Jean-François Bosio
Jean-François Bosio (1764–1827) was a French artist, born in Monaco. He spent some time in Milan, where he used the name Giovanni Battista Bosio.
Life
Bosio was born in Monaco and studied under David. He contributed a considerable number of works to the Salon of 1793, including genre portraits, one depicting his wife playing the piano, and historical works. He showed rather fewer works in the salons of 1798, 1801 and 1804. A drawing of 1801, showing a dog demonstrating card tricks at a party, demonstrates the element of caricature in his work.[1]
He was in Milan by 1807. His works there included a portrait of the French viceroy, Eugène de Beauharnais, and a large painting of the triumphal entry of General Domenico Pino into Milan through the Porta Romana in February 1806. He worked extensively in collaboration with the engraver Luigi Rados, who made plates of his portrait of Beauharnais, and engraved his I costumi di Milano e suoi circondar, a series of illustrations creating a modern Milanese equivalent version of Carracci's Cries of Bologna. He was a major contributor to the Serie di vite e ritratti de'famosi personaggi degli ultimi tempi, a three-volume collection of illustrated biographies published in Milan between 1815 and 1818. Working from existing likenesses, Bosio provided almost all the drawings for the first volume, and about half of those in the second.

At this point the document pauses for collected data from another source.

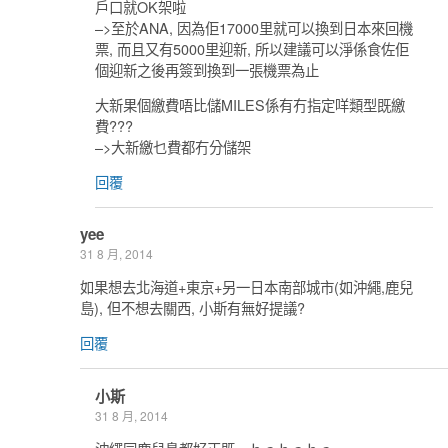
戶口就OK架啦
–>至於ANA, 因為佢17000里就可以換到日本來回機
票, 而且又有5000里迎新, 所以建議可以淨係食佐佢
個迎新之後再簽到換到一張機票為止
大新果個繳費唔比儲MILES係有冇指定咩類型既繳
費???
–>大新繳乜費都冇分儲架
回覆
yee
31 8 月, 2014
如果想去北海道+東京+另一日本南部城市(如沖繩,鹿兒
島), 但不想去關西, 小斯有無好提議?
回覆
小斯
31 8 月, 2014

An inscription on a plate in the third volume indicates that he had already returned to Paris by the time it was drawn.[1]
Following his return to France he drew genre scenes which were engraved for the Journal des Dames (1817), and portraits of soldiers which appeared in a Galerie militaire (1818). He showed three pictures, including a Death of the Virgin, at the Salon of 1819, and a full-length portrait Louis XVIII, painted for the Palais de Justice at Rouen, in 1822. He exhibited at the Salon for the last time in 1824, and died in 1827.[1]
He wrote an drawing manual (Traité Élémentaire Des Règles Du Dessin), published in 1801,[2] and held the chair of drawing at the Ecole Polytechnique.[1]
His younger brother François Joseph Bosio was a successful sculptor, who was eventually created a baron by Charles X.[1]
References
- Draper 1978
- Barbillon, Claire (2004). Les canons du corps humain au XIXè siècle : l'art et la règle. Paris: Jacob. p. 343. ISBN 9782738114570.
Sources
- Draper, James David (1978). "Thirty Famous People: Drawings by Sergent-Marceau and Bosio, Milan, 1815–1818". Metropolitan Museum Journal. 13.